2.$T: R^{3} → R^{2}$ defined by $T(a_{1}, a_{2}, a_{3})=(a_{1 }− a_{2}, 2a_{3})$.
3.$T: R^{2} → R^{3}$ defined by $T(a_{1}, a_{2})=(a_{1} + a_{2}, 0, 2a_{1} − a_{2})$.
10.Suppose that $T: R^{2} → R^{2}$ is linear, $T(1, 0) = (1, 4)$, and $T(1, 1) = (2, 5)$.
What is $T(2, 3)$? Is $T$ one-to-one?
13.Let $V$ and $W$ be vector spaces, let $T: V → W$ be linear, and let
{$w_{1}, w_{2},... ,w_{k}$} be a linearly independent subset of $R(T)$. Prove that if S = {$v_{1}, v_{2},... ,v_{k}$} is chosen so that $T(v_{i}) = w_{i}$ for i = 1, 2,... ,k, then S is linearly independent.

**EXERCISE AIM**
Copy the linear algebra exercises again, everything from "What is $T(2, 3)$?" down to "is linearly independent.", swapping "vector spaces" for "linear spaces".

**SOURCE DATA**
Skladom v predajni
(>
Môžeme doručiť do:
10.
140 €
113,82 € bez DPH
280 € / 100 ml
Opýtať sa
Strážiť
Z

**EXERCISE RESPONSE**
What is $T(2, 3)$? Is $T$ one-to-one?
13.Let $V$ and $W$ be linear spaces, let $T: V → W$ be linear, and let
{$w_{1}, w_{2},... ,w_{k}$} be a linearly independent subset of $R(T)$. Prove that if S = {$v_{1}, v_{2},... ,v_{k}$} is chosen so that $T(v_{i}) = w_{i}$ for i = 1, 2,... ,k, then S is linearly independent.